Thursday, February 4, 2021

Some thoughts on Fox & Katzir 2020

I think one of the main things that struck me is the type of iterated rationality models (IRMs) that F&K2020 discuss -- those IRMs don’t seem like any of the ones I’ve seen in the cognitively-oriented literature that connects with human behavioral or developmental data. That is, in footnote 3, F&K2020 note that there’s an IRM approach that assumes grammatical derivation of alternatives, and then uses probabilistic reasoning to disambiguate those alternatives in context. They don’t have a problem with this IRM approach, and think it’s compatible with the grammatical approach they favor. So, if we’re using this IRM approach, then the worries F&K2020 that highlight don’t apply? In my own collaborative work for instance, I’m pretty sure we always talk about our IRM (i.e., RSA) models as ambiguity resolution among grammatical options that were already derived, though we can assign priors to them and so include how expensive it is to access those options. 


Other thoughts:

(1)  My take on footnote 4 and related text: there’s a conceptual separation between the creation of alternatives (syntactic/semantic computation) and how we choose between those alternatives (which typically involves probabilities). I know there’s a big debate about whether this conceptual separation is cognitively real, and I think that’s what’s being alluded to here.


(2) The comparison “grammatical approach": I’m curious about the evaluation metrics being used for theory comparison here -- in terms of acquisition, the grammatical approach requires language-specific knowledge (presumably innate?) in the form of the Exh operator, the “innocent inclusion”, and “innocent exclusion” operations. From this perspective, it’s putting a lot of explanatory work onto the development of this language-specific knowledge, compared with domain-general probabilistic reasoning mechanisms. I guess F&K2020 are focused more on issues of empirical coverage, with the multiplier conjunctive reading example not being handled by Franke’s approach.

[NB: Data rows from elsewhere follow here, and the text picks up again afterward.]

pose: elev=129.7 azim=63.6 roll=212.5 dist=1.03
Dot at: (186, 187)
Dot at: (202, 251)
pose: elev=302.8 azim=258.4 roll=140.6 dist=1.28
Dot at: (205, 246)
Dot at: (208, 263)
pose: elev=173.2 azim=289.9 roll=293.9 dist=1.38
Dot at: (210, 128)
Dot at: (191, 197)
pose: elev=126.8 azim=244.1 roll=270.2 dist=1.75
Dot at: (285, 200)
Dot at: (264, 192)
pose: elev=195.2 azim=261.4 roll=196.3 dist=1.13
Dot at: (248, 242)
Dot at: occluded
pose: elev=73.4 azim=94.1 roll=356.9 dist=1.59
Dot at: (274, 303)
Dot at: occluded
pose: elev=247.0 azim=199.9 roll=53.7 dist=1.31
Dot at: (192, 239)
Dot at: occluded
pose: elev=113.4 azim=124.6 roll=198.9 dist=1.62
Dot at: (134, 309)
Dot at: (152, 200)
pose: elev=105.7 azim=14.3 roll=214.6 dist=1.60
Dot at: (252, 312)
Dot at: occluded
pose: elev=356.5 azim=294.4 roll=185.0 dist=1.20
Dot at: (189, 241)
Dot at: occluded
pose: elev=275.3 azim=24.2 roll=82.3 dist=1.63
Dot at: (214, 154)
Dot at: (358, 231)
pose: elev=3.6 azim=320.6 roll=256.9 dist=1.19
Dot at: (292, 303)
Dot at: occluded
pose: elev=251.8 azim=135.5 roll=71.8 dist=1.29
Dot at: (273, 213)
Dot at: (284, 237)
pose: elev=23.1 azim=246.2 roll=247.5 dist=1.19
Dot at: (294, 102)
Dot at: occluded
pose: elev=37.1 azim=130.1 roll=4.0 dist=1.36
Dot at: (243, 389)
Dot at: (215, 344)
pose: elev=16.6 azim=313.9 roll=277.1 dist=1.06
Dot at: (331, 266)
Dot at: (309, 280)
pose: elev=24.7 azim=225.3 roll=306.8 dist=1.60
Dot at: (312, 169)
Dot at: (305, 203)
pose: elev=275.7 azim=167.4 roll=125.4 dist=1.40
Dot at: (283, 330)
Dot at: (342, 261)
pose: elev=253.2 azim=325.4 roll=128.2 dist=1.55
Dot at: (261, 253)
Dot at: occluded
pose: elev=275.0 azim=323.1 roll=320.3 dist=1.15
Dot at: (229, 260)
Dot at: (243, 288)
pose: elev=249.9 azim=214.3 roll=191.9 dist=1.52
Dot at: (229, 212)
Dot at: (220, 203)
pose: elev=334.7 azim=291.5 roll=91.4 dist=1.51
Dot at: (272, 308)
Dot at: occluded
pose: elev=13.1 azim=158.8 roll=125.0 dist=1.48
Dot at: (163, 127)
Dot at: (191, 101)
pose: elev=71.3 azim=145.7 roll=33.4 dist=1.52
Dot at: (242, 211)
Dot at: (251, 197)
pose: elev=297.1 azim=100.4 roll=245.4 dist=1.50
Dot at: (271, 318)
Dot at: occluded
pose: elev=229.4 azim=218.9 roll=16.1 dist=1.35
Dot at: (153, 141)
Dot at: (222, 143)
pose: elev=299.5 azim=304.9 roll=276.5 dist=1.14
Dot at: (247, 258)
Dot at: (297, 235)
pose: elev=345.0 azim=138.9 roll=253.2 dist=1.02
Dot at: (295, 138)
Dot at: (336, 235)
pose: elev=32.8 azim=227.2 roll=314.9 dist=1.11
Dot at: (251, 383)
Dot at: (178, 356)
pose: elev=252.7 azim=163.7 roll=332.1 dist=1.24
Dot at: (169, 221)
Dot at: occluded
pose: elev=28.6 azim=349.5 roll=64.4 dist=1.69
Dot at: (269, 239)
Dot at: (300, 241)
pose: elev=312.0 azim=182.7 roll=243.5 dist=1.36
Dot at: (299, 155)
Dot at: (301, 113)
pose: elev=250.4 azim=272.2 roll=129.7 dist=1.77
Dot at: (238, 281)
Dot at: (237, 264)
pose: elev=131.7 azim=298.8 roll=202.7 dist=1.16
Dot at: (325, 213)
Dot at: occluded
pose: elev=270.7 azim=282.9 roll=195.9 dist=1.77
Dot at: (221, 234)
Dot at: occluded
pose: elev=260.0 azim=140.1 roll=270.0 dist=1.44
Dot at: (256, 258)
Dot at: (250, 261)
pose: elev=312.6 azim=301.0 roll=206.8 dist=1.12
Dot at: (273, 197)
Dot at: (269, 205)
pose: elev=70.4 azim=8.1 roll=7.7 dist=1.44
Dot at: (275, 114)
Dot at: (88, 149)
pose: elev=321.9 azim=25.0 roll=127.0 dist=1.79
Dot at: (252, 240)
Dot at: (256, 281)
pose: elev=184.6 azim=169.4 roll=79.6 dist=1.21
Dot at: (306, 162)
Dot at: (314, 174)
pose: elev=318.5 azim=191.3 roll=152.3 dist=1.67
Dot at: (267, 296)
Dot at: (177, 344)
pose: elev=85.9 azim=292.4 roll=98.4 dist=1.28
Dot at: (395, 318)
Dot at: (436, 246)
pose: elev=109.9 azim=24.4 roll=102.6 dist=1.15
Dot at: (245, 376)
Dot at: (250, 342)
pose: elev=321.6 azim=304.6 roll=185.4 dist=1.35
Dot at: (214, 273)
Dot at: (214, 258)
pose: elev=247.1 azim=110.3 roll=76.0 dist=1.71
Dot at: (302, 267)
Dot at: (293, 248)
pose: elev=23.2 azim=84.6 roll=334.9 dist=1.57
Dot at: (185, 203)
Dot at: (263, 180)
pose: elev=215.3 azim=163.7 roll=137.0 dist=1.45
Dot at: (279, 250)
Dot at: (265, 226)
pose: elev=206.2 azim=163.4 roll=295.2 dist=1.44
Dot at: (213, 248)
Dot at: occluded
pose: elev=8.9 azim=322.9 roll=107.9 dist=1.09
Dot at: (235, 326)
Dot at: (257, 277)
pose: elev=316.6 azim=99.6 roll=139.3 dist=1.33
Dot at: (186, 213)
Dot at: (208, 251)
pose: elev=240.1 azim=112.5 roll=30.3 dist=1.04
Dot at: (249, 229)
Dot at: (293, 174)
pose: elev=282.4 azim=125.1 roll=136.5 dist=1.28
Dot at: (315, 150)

(3) In section 6 on probabilities and modularity, F&K2020 discuss how probabilities could be part of the initial computations of SIs. I think I’m now starting to blur between this and the version of IRMs that F&R2020 were okay with, which is when IRMs have possibilities that are calculated from the grammar (e.g., with the semantics) and then the IRM uses recursive social reasoning to choose among those possibilities in context. It seems like the “SI calculation” part is about navigating the possibilities (here: the options on the scale that come from the semantics). So, RSA models that purport to capture SIs (even if relying on scale options that come from the grammar) would be exactly the IRMs that F&R2020 would be unhappy with.


(4) In 6.3, F&K2020 mention that priors could be “formal constructs defined internally to the system.” This is clearly an option the F&K2020 think is viable (even if they don’t favor it), so it seems important to understand what this means. But I’m unclear myself on how to interpret that phrase. Would this mean that there are probabilities available beforehand (therefore making them priors), but they’re not tied to anything external (like beliefs about the world, or how often a particular interpretation has occurred)? They’re just...probabilities that get generated somehow for possible interpretations?